" Eksresans " (bir çıkıntı) olarak çevrilebilecek olan Yunanca epíphysis sözcüğü, epifiz olarak bilimsel Latince'ye gelmiştir. Bu terim sırayla bizim dilimizde epifiz ile türetilmiştir.
* interstisyel : Pinealocitos'un ortasında bulunurlar. Rengi daha koyu ve çekirdeği uzamış;* perivasküler fagositler : antijen sunarlar ve kan damarlarına yürüme mesafesinde bulunurlar;
* pineal nöronlar : kemirgenlerde bulunmayan hücreler ;
* Peptiderjik nöronlara benzer : işlevleri hücreler arasındaki iletişime odaklanabilir.
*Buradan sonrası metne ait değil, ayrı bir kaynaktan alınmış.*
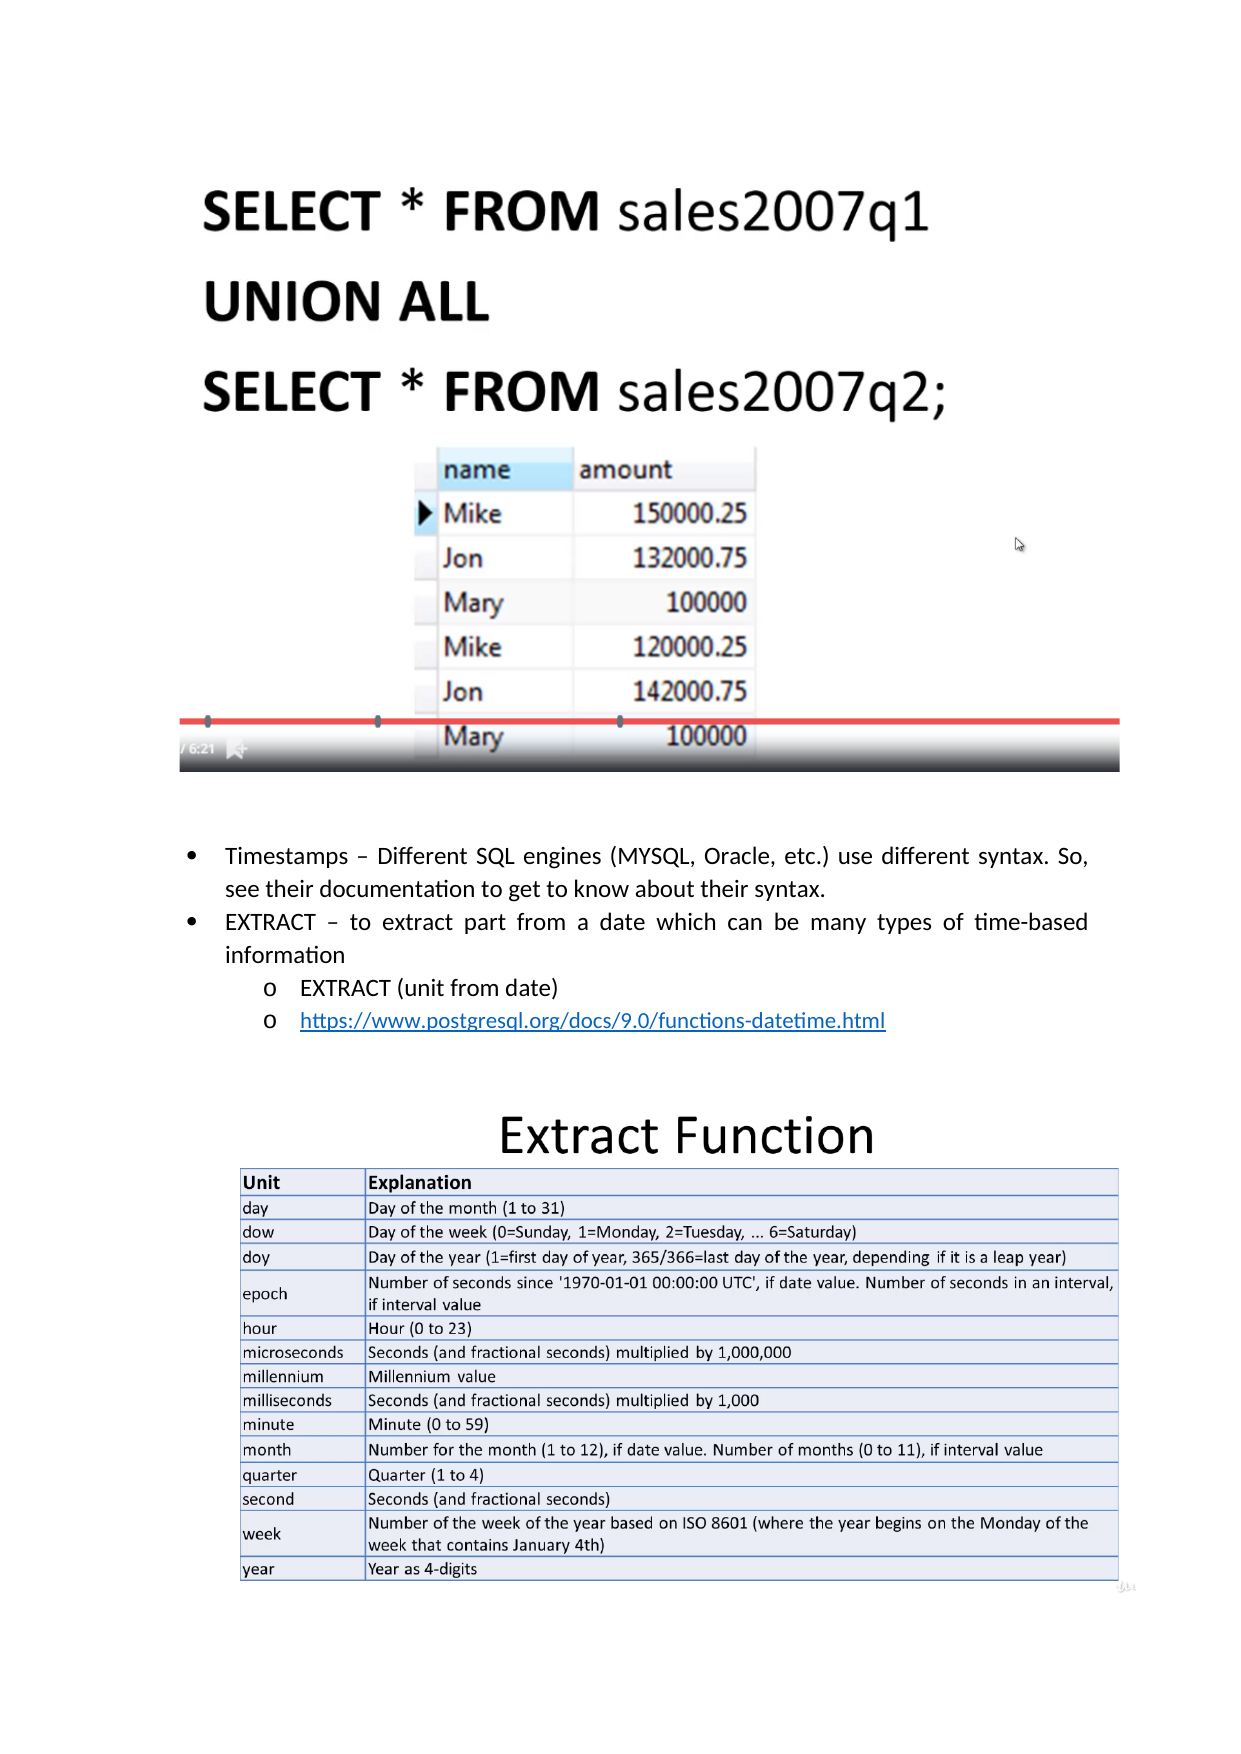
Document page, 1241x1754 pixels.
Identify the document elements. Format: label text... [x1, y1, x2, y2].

list Timestamps – Different SQL engines (MYSQL, Oracle, etc.) use different syntax. So, see their documentation to get to know about their syntax. [187, 840, 1090, 903]
list EXTRACT – to extract part from a date which can be many types of time-based information [187, 906, 1090, 969]
picture [179, 150, 1120, 772]
list EXTRACT (unit from date) [262, 972, 1090, 1003]
list https://www.postgresql.org/docs/9.0/functions-datetime.html [262, 1006, 1090, 1036]
picture [217, 1068, 1136, 1597]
Epifiz, diğer taraftan, uzun kemiklerin uçlarının belirtisidir. Bir kıkırdaklı sektör, birey büyürken epifizleri kemiklerin diyafizinden ( vücut ) ayırır. Sektör kemikleşmiş olduğu için, kemik uzuyor.
Genel olarak, epifiz diyafizden daha geniştir: içine eklemler yerleştirilmiştir. Çevresel bölgesinde bir kompakt doku tabakası ve merkezi kısımdaki süngerimsi bir doku ile oluşur. Tibia, ulna, femur, radius ve fibula, epifizleri olan kemiklerden bazılarıdır.